#FindYourTeam #proudtobesurrey

We have had a bit of a break with our nursing blogs over the past couple of years, but the sunshine, the return of our second year students to theory block and the fabulously positive feedback we are getting about our first and third year student nurses on clinical placement has re-energised us to post again.

With this in mind, I wanted to share some thoughts about how privileged I am to do the job I do, supporting the fine students we have across all our cohorts and all our fields. You truly are an inspiration and I thank you all for taking me along for the ride.

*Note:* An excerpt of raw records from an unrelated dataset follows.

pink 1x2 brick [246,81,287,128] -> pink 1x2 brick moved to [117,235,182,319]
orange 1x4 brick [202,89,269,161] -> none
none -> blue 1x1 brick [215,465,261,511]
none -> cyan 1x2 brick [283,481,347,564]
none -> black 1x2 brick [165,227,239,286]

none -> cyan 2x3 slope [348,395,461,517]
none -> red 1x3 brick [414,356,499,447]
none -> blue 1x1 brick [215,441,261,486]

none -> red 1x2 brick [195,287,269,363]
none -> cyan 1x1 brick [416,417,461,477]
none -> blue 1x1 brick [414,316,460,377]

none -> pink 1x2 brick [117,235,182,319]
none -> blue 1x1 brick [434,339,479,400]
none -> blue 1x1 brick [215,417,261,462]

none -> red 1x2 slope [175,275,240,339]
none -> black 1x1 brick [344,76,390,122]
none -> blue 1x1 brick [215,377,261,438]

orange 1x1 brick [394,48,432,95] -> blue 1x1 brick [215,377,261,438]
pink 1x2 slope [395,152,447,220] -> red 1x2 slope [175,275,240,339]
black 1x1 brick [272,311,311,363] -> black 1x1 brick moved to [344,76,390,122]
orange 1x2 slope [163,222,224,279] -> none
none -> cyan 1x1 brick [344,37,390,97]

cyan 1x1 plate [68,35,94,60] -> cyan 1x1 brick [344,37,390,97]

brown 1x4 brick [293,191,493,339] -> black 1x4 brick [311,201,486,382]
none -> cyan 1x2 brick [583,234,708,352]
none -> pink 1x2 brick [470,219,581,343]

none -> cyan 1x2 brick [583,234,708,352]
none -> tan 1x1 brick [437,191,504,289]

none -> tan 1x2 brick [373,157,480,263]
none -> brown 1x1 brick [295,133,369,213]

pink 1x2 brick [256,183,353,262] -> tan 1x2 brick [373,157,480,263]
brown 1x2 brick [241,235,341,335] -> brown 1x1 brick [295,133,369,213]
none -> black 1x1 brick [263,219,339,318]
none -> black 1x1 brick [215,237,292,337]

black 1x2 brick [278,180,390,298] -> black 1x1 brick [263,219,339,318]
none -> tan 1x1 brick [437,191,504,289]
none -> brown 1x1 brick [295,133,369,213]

As some of you will already know, my own journey into nursing was not the classic “I’ve always wanted to be a nurse” story. I actually didn’t know what I wanted to be for a long time, I was a bit of a ‘drama queen’ at school (who would have thought it – those of you who have been in my classroom!?) and studied performing arts at a-level. I knew I wasn’t ever going to be a star and my confidence was not going to accept the harsh realities of a career in performing. I’d worked a bit with adults with learning disabilities thanks to my Mum and links to a day centre for people with PMLD, and yes, I thought some kind of health care role was for me, Speech and Language therapy was my decision, but having not really applied myself in my psychology and biology a-levels, I wasn’t going to meet the criteria, so looking for another avenue I thought that occupational therapy might be what I wanted to do. Well, my lack of focus throughout college – having far too much fun with friends and exploring the surrounding forest (the dangers of going to college in the New Forest and having a love of being outside), meant I did not make the grade. It was devastating and I really didn’t know what to do. So after a few days of moping around and generally being 18 and disappointed in myself, I had some big decisions to make. My decision was hard – it is not easy to admit you don’t know what you want to do, especially when all your friends seem to have a path ahead of them and a plan for at least the next few years.

So, how do you find out what you want to do with your life? You try things! You try things and rule things out. I ruled being a full time waitress, working reception in a posh hotel and working in the head office of a car rental company. But it was only by doing these things that I realised that yes, I definitely wanted to care for people, and it was in that car rental HQ that a colleague, who became a very good friend, randomly said one day “I think you’d be a good Nurse”. Hmmm!?!? Now that was a thought! Well, it wouldn’t hurt to look into – and apply (direct as you could at that time) in the August of 2000 to start in February 2001. I then went on holiday!

Cue the craziness that followed! I return from holiday on Wednesday 26th September to a letter from the University inviting me to an interview on Friday 28th September. I feel sick. I attend. I am offered a place there and then to start on 2nd October! In 4 days! Whoa!! I even remember saying to the tutor interviewing me “but…really?… I need to call my Mum!”. And that was it. I spent the afternoon going through the administration processes for admission. Registering and finding somewhere to live that was available to move into over the weekend.

I can’t say my love of nursing was immediate, sadly my first year was tough. Placement was tough. But the support of my tutors and my mentor (now called Practice Assessor) kept me going. Years 2 and 3 were amazing, I couldn’t imagine doing anything else, I still didn’t know which area I wanted to work in, but I was becoming a nurse, not just what I did, but who I was, who I still am. Nursing started defining me as a person. I knew, by the end of my programme that, eventually, I wanted to teach – I wanted to support people to become nurses, the best they could be and develop the love of caring that I had. I aimed and still aspire to be even half as inspirational as they were to me. And I can only thank them for their unending patience and support with the young, green and scared 19 year old that stood before them in her first year and championed her to get through.

So, what has all this got to do with my first statement – I feel privileged to be in this position? I have witnessed so many students start their own journeys in a similar place to me, unsure of what they are doing, still developing their sense of self and not entirely knowing who they are yet. Struggling, yet persevering through multiple challenges life throws at them, but still they keep going and they make it! They make it to become beautiful, kind, caring, knowledgeable and skilled nurses. I see them blossom through getting involved in discussion and activities, despite being unsure of whether they are right or wrong with their answers. I see them brave putting themselves forward to take part in simulation scenarios, even though they are terrified of ‘performing’ in front of others. I see them come back from bitter disappointment when they haven’t quite understood an assessment and have to retrieve it, smashing it second time around and proving to themselves they can absolutely do this and they deserve to be here studying with everyone else they are sat with.

To be part of the journey for so many to become a nurse, to be a nurse, to feel that unerring sense of belonging to a community of people who all care and want to do their best and be their best for others, to know I have helped in some small way to #findyourteam – that’s what makes me #proudtobesurrey. I Thank You.